Given the success of the silver and gold versions, the United States Mint decided to unveil a platinum American Eagle in 1997. Like its gold brethren, the platinum Eagle was issued in four denominations: 1/10 oz, 1/4 oz, 1/2 oz and 1 oz. The coins carried face values of $10, $25, $50 and $100 respectively. This would mark the first time a regular-issued American coin would have a face value of $100—and only the second regular-issue coin with a $50 face value.
In addition to regular-issue “business strikes” (i.e. coins produced strictly as bullion products), all four denominations were also issued in proof format. Collectors could buy individual denominations or specially-produced four coin sets. All proofs were released in velvet display boxes with certificates of authenticity.

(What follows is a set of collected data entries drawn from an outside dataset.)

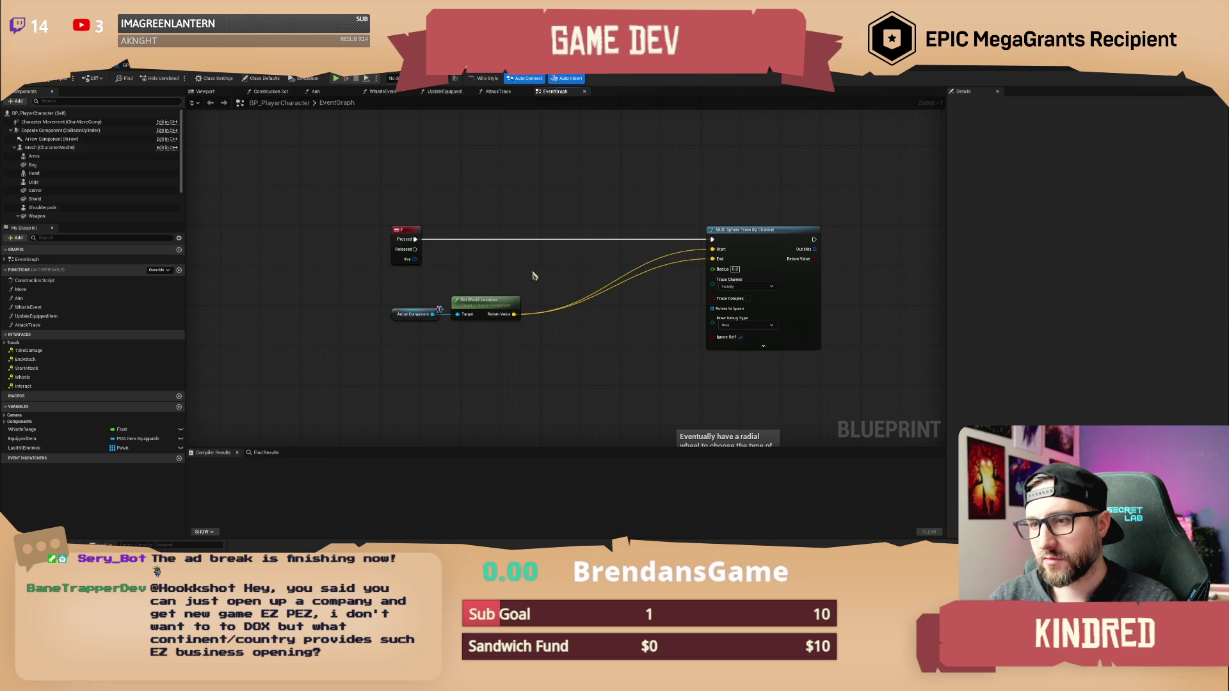
drag(538, 269, 502, 275)
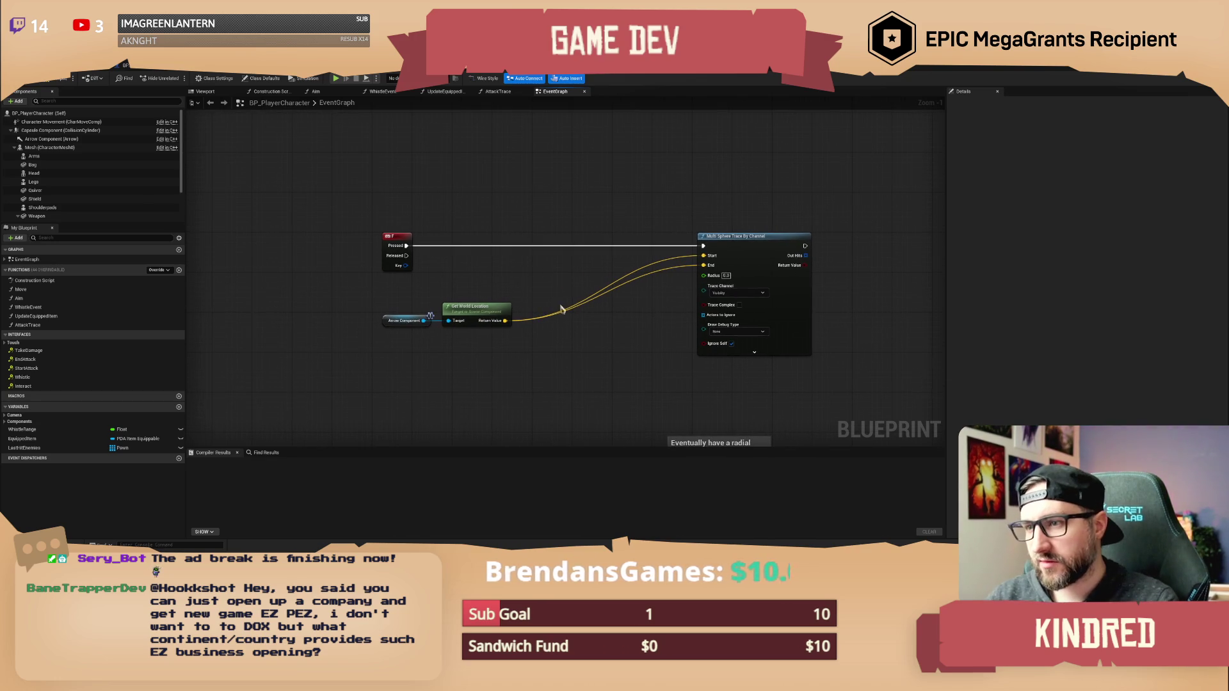
alt+click(657, 275)
Clear the trace's End input and set its Radius to 60.
mouse_move(729, 267)
mouse_down()
mouse_move(693, 251)
mouse_move(809, 251)
mouse_up()
drag(628, 316, 683, 324)
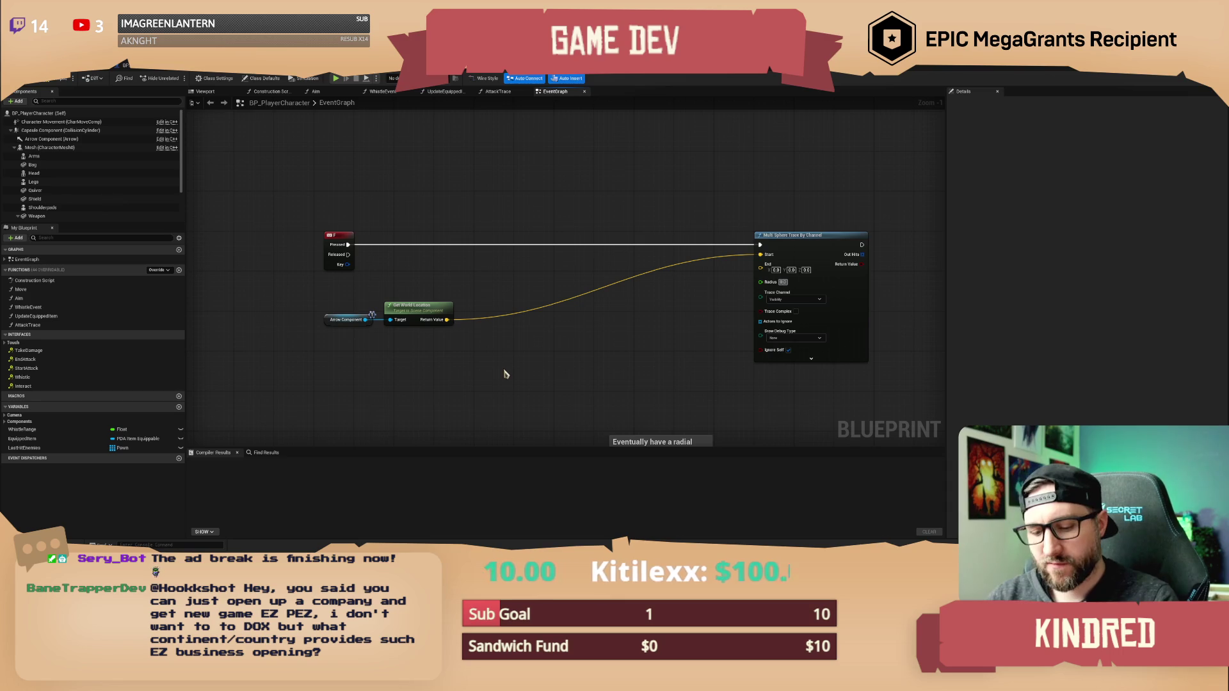
text(60)
key(Return)
Add a vector addition node fed by the Arrow's world location.
drag(505, 373, 520, 382)
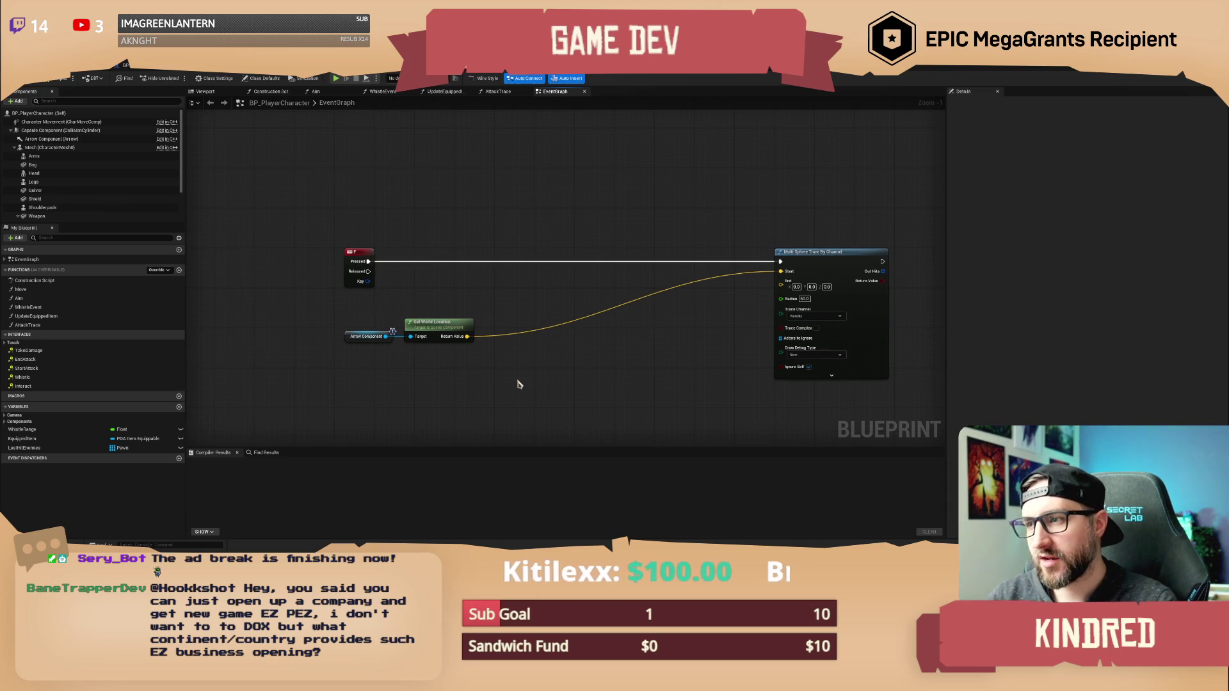
drag(466, 336, 655, 353)
text(+)
key(Return)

In contrast to the gold and silver Eagles—which enjoyed tremendous success in the late 1990s and early 2000s—the platinum Eagle never saw the same level of demand. Therefore, mintages were often tiny. Whereas silver Eagle mintages were in the millions and gold eagle mintages were in the hundreds of thousands, some platinum eagles had mintages of under 10,000!
The U.S. Mint eliminated the majority of the platinum Eagle program after 2008, when it discontinued all business strikes but continued to release a small number of one ounce proofs. The Mint attempted to revive the bullion edition platinum eagle again in 2014, but again it was met with only limited demand. A modest number of 2014 one-ounce pieces were distributed through U.S. Mint authorized bullion purchasers, but the coin was not brought back for 2015.
While the platinum Eagle may have been unpopular as a bullion product, it has developed something of a following as a collectible. Drawn to their low mintages, numismatists have begun to assemble sets of uncirculated 1997-2008 platinum Eagles. They boast some of the lowest production levels of any modern American coin, yet they trade for a relatively small premium over melt. The proof issues have also become quite popular.
Collectors have also discovered that Uncirculated platinum eagles can actually be quite scarce in MS 69, especially in the 1/2 oz and 1 oz denominations. Due to the nature of the design—and the fact that the coins are both hard and heavy—platinum Eagles are often seen with nicks and abrasions. As a general rule, they are much more likely to be seen with marks than their gold and silver cousins.